Bem atuais os contos “L’exil” e “Le barrage”. Tesson com habilidade constrói o drama dos exilados do norte da África para a Europa, os intermediários mercantilistas que se encarregam desse êxodo, imperioso por falta de recursos mínimos das populações paupérrimas para sobreviver com dignidade. “Le barrage” gira em torno de vasta região inundada na região de Henan (República Popular da China) para a construção de usina. É possível que todo o enredo tenha sido estabelecido para fixar mensagem do pensador Lao-Tsé (571-531 a.C.), pois o imenso lago fez desaparecer sua provável cidade natal. A uma pergunta de um de seus alunos – “Mestre, por que não abrimos um pequeno canal para irrigar todas as plantas de uma só vez?” -, Lao-Tsé responde: “Meu jovem, jamais! Saberíamos quais as consequências?”. Não estaria nessa frase parte do pensar de Tesson?

Em “L’ennuie”, a nostalgia  o desencanto de Tatiana, prostituta que, de seu berço siberiano, vê-se em Paris sob a proteção de um milionário que mantém negócios estranhos.

“L’insomnie” tem interesse especial.
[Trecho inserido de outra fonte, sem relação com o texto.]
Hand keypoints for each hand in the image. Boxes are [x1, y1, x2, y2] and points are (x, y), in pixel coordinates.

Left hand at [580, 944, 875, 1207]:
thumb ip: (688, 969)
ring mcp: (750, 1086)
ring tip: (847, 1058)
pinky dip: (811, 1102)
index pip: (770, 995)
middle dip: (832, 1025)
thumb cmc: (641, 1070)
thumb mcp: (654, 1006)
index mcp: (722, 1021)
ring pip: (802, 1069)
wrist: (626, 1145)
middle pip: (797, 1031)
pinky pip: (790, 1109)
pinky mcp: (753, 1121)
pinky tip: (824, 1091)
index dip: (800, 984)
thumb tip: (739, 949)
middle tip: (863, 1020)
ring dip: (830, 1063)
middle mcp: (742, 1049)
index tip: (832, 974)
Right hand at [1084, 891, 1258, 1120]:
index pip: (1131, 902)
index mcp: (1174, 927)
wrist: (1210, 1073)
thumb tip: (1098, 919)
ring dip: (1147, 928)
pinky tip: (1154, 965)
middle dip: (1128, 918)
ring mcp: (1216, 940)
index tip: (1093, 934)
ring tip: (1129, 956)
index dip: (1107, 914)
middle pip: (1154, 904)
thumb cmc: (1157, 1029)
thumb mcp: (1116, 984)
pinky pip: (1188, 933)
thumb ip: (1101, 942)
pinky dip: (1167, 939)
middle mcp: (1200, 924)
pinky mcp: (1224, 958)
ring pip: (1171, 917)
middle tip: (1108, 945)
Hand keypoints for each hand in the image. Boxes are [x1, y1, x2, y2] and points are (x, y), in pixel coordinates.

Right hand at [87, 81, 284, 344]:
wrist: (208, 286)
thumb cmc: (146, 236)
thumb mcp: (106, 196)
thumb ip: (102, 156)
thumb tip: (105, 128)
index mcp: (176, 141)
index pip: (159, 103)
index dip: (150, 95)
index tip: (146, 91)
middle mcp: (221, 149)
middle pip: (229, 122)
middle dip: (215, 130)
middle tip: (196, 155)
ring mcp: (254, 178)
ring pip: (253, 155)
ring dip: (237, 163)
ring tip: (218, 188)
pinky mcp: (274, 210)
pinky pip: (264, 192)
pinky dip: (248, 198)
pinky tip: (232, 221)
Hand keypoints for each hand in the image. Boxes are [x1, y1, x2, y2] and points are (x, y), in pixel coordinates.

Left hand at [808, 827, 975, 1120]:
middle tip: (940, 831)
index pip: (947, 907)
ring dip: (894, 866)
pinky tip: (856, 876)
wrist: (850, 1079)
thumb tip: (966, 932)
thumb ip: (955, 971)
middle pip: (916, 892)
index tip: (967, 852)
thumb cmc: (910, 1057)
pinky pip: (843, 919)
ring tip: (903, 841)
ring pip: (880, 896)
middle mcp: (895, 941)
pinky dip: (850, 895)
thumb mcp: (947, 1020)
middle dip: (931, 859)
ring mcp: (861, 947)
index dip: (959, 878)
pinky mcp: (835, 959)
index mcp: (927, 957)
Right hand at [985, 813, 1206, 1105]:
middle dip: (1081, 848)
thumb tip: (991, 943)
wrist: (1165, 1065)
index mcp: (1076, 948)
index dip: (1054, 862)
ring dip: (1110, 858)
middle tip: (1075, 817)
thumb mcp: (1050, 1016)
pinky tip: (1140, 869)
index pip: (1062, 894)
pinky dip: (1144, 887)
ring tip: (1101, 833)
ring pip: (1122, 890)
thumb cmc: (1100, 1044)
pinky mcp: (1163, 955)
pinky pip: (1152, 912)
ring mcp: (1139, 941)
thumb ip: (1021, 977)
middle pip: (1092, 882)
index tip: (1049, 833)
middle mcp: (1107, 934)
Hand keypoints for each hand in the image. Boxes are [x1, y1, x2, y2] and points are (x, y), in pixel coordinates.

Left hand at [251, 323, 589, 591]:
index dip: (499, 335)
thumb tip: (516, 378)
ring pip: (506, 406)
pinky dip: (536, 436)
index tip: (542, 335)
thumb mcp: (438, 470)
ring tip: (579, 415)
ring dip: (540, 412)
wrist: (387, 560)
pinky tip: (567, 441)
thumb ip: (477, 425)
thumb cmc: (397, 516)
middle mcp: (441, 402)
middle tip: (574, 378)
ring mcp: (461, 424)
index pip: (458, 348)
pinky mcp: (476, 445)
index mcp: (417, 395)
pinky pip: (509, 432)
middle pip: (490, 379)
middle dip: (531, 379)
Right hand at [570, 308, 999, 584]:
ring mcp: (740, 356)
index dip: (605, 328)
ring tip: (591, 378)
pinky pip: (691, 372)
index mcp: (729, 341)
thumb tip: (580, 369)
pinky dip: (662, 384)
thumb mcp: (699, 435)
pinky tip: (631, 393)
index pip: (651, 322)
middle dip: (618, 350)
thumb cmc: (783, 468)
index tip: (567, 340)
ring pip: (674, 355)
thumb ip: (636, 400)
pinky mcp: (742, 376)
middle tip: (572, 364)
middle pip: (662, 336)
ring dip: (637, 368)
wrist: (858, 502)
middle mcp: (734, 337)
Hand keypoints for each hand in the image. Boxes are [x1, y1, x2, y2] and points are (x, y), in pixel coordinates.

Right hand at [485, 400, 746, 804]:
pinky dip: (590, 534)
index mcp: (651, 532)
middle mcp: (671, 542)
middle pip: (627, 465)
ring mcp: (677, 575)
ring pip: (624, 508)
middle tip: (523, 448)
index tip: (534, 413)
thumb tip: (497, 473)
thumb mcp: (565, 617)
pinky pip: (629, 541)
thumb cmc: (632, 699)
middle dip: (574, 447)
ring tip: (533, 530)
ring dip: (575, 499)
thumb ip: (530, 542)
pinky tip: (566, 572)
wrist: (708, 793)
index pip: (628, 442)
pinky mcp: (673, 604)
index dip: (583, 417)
Como em flashes, as ideias que surgem na mente do personagem são muito bem elaboradas pelo autor, pois não há angústia ou ansiedade maior, simplesmente a falta do sono. Sob outro contexto, mas a obedecer a sucessão de imagens, situa-se “La promenade”, e Jack, que alugara apartamento em Paris, sai às ruas em busca de ‘histórias” que pudessem sedimentar um texto seu. Tesson cita frase de Nietzsche: “A alegria de compreender o que o outro quer dizer”. Nesses dois contos, as imagens velozes de uma vigília involuntária ou aquelas mais “calmas” e reais, respectivamente, formam um elo de forte interesse.

Em “L’ermite” há muito do próprio escritor, pois, durante travessia, o diálogo com o capitão de um barco na região ártica da Rússia girará em torno de um eremita ao ser vislumbrada sua cabana abandonada. Tesson insere frase instigante: “Esse país, quase a se afundar, prossegue através dos séculos sua trajetória inalterável. Titubeia, mas não tomba”. O conto retrataria talvez parte sensível do autor quando se sua hibernação durante o inverno em cabana às margens do lago Baikal.

Em “Le Train”, Sylvain Tesson retoma tema que lhe é caro, o “pofigisme”, palavra russa sem tradução na língua francesa, tampouco em nossa língua. Ao escrever “Dans les forêts de Sibérie” (vide post, 01/03/2014), o autor já se debruçara sobre o significado essencial da palavra (p.257), onde se lê: “Os russos só pedem que os deixem esvaziar uma garrafa, pois amanhã será pior do que hoje”. No conto em apreço, Tesson explica: “Essa palavra russa designa uma atitude face ao absurdo do mundo e à imprevisibilidade dos fatos. O ‘pofiguismo’ é uma resignação alegre, desesperada frente ao que há por vir. Os russos acolhem as oscilações do destino sem buscar entravar o impulso. Eles s’abandonnent à vivre“.

Os dezenove contos de “S’abandonner à vivre” são fontes ricas em aforismos e metáforas, características que dimensionam o grande talento de Tesson. O leitor encontrará, como em “Une vie à coucher dehors”, esse direcionamento que lhe é, sim, peculiar, o de entender a vida nessa acepção plena do “pofiguismo”. A ambiguidade, que nos leva a considerar contos “reais” e imaginários, propicia ao leitor que frequenta suas obras esse decifrar as duas situações. Na dedicatória que o autor escreveu em meu exemplar, aos 12 de Janeiro de 2014, lê-se que a música “é um meio de ‘s’abandonner à vivre”. Tem ele razão.

No menu do blog (Livros - Resenhas e Comentários), o leitor encontrará a lista completa dos livros de Sylvain Tesson que foram temas para posts desde 28 de Maio de 2011.

I have already  reviewed many non-fiction books by the French explorer and writer Sylvain  Tesson, describing his adventures in remote areas of the globe. This time I’ve read “S’Abandonner à Vivre”, a book of short stories. His characters ─ or  maybe Tesson’s alter ego sometimes , involved in a number of professions  and living in different places, always walk on very thin ice,  fighting  against circumstances in which survival – physical or spiritual – is  at risk. Though  fictional, it’s possible to say that Tesson brings to his writings many of the  memories and experiences of his time spent in the  wilderness.